De hairing hide without polluting
De hairing hide without polluting
A biodegradable enzyme that can replace two conventional agents now used to de-hair animal skins for leather manufacture has been produced by the Madras-based Central Leather Research Institute (CLRI). Christened Clarizyme, the enzyme is extracted from a fungus, Aspergillus sp. It has several advantages over the conventional agents, calcium oxide (lime) and sodium sulphide. The most important, of course, is that the enzyme is non-polluting.
Clarizyme dissolves the protein at the base of the hair root that holds it in the skin, so that the hair drops off. Lime and sodium sulphide, on the other hand, act only on the surface of the hide. Broken hairs then decay in the waste water from tanneries and increase its pollution potential.
To isolate Clarizyme, CLRI used the solid substrate fermentation method that allows extractions in high concentrations. It extracted the enzyme by fermenting the fungus grown on moistened wheat bran.

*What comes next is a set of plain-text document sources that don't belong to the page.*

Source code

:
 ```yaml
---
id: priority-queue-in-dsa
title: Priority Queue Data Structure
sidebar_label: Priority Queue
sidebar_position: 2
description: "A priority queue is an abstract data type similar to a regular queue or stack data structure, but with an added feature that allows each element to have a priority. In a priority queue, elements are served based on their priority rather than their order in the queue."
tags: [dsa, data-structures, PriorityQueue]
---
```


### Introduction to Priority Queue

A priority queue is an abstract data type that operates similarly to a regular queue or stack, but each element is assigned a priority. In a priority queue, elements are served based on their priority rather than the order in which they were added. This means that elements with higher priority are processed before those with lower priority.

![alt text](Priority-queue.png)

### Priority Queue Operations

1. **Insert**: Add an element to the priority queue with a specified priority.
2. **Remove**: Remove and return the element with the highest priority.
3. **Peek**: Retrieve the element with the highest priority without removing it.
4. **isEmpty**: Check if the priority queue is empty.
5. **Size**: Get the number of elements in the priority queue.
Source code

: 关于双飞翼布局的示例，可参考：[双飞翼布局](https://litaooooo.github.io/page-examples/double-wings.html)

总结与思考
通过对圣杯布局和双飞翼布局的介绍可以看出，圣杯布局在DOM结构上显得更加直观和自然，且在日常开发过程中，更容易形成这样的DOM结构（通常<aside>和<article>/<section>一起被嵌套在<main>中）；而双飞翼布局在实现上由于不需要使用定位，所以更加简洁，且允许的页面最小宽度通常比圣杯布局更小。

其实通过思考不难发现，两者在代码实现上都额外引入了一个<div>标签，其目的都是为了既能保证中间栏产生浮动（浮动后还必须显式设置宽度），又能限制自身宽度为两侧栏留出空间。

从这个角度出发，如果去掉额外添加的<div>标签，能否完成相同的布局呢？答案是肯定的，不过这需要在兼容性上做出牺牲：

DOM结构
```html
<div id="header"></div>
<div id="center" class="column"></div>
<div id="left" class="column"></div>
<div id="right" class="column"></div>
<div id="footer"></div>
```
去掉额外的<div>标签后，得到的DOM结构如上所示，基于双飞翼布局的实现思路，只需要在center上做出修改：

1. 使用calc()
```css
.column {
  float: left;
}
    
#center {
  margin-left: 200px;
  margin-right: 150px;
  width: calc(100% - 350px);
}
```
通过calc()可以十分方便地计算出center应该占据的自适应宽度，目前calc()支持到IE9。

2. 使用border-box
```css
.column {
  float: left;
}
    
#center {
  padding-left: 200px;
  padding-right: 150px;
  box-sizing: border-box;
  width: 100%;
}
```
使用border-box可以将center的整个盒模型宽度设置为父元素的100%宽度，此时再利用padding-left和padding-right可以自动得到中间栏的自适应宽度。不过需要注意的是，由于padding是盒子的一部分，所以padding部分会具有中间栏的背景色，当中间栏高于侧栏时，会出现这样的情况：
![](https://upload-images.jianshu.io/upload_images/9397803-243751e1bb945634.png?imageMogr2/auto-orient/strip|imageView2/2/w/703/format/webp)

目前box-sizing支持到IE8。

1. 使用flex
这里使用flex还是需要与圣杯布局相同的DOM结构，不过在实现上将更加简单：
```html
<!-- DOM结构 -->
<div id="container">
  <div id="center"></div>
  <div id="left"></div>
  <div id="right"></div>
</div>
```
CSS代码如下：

"This method," explained Malathi Srinivas of CLRI's department of biotechnology, "was very popular before the Second World War, but was later sidelined by the liquid fermentation method." Srinivas said the technology is easy to replicate and the raw material used is cheap. The shelf life of the enzyme under room temperature is around two months, she added.
The enzyme was tested at the test tannery on the CLRI campus and also at commercial tanneries in Dindigul and Vaniyambadi. The enzyme proved to be both effective and environmentally sound, but its cost was high, compared to that of the conventional de-hairing agents, especially as small tanners don't take pollution control costs into account.
CLRI is now trying to reduce costs so that entrepreneurs can take it up for commercial production.